ASSIGNED TASK 1:
In two sentences, summarize the passage below on Egypt's tourism after the revolution.
ASSIGNED TASK 2:
Using the passage below on Egypt's tourism after the revolution, answer these questions:
(a) Where are the deserted beaches the Blancs rave about?
(b) How many visitors fled during the first week of the protests?
(c) Where does Jean Gabriel Blanc gesture as he speaks at the pyramids?

PASSAGE:
Chantal and Jean Gabriel Blanc are having the vacation of their lives. After all, they practically have Egypt's most famous destinations all to themselves. The French couple rave about the deserted beaches at Red Sea resorts that are usually overrun with tourists. The recent revolution, which overthrew one of the Arab world's longest serving dictators, may have been a victory for the Egyptians (and the Blancs), but it was a disaster for the country's tourism industry. More than a million visitors fled during the first week of the 18-day-long protests, according to the Ministry of Foreign Affairs.
Visitors who ignored international travel advisories and stayed may have suffered the occasional whiff of tear gas, curfews or disturbing sights like tanks on the streets. But these more intrepid visitors also got the chance to witness modern history in the making and can perhaps better appreciate Egypt's past. On a day trip to visit the pyramids, just outside of Cairo, the Blancs relished the solitude. "You can almost imagine what it was like during the Pharos' time, when it was just desert and no people," says Jean Gabriel Blanc, gesturing to the stone courtyard between the outstretched paws of the Sphinx. "I could meditate here."

DATA SECTION:
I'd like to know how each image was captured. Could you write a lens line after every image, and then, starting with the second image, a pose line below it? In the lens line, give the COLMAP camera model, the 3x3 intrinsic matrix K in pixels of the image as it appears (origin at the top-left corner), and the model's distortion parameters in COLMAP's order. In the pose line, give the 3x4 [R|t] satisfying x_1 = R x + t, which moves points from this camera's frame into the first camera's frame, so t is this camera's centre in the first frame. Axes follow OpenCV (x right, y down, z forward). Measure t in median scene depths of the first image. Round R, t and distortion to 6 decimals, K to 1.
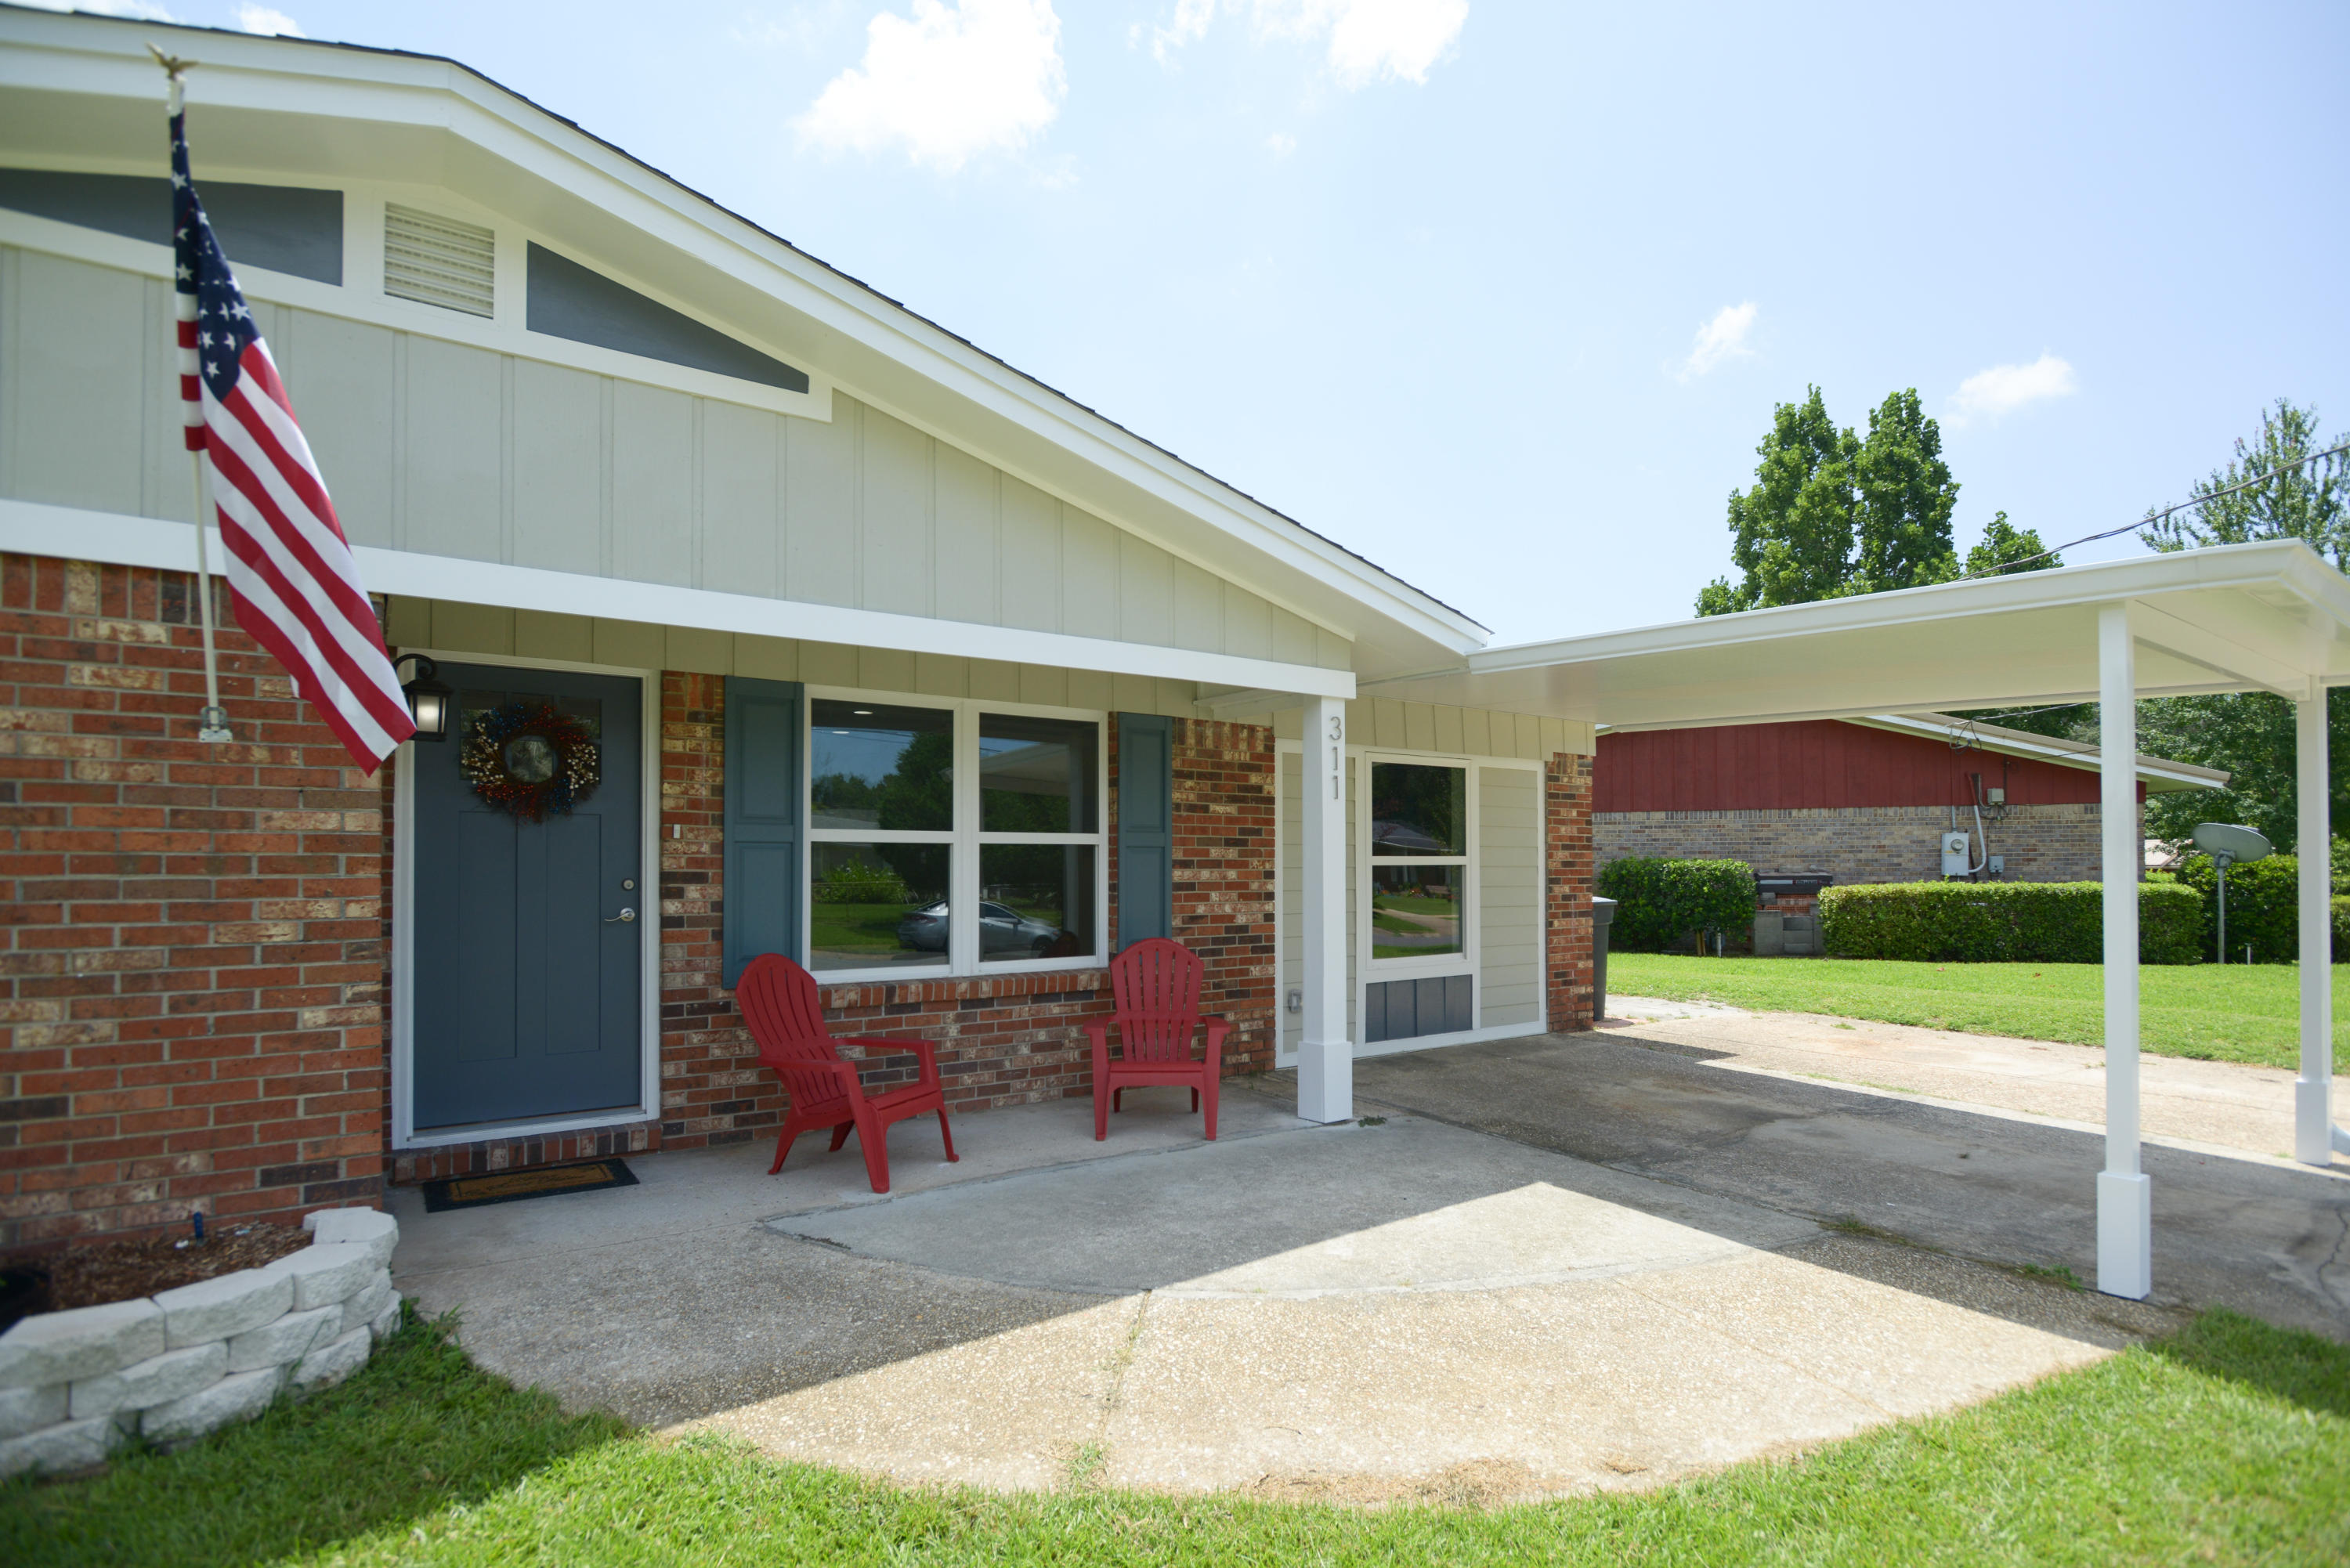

EXPECTED ANSWER 1:
Egypt's recent revolution was a disaster for the country's tourism industry, with more than a million visitors fleeing during the first week of the protests. Those who stayed, such as the French couple Chantal and Jean Gabriel Blanc, enjoyed deserted beaches and solitude at sites like the pyramids while witnessing modern history in the making.

EXPECTED ANSWER 2:
(a) At Red Sea resorts.
(b) More than a million.
(c) To the stone courtyard between the outstretched paws of the Sphinx.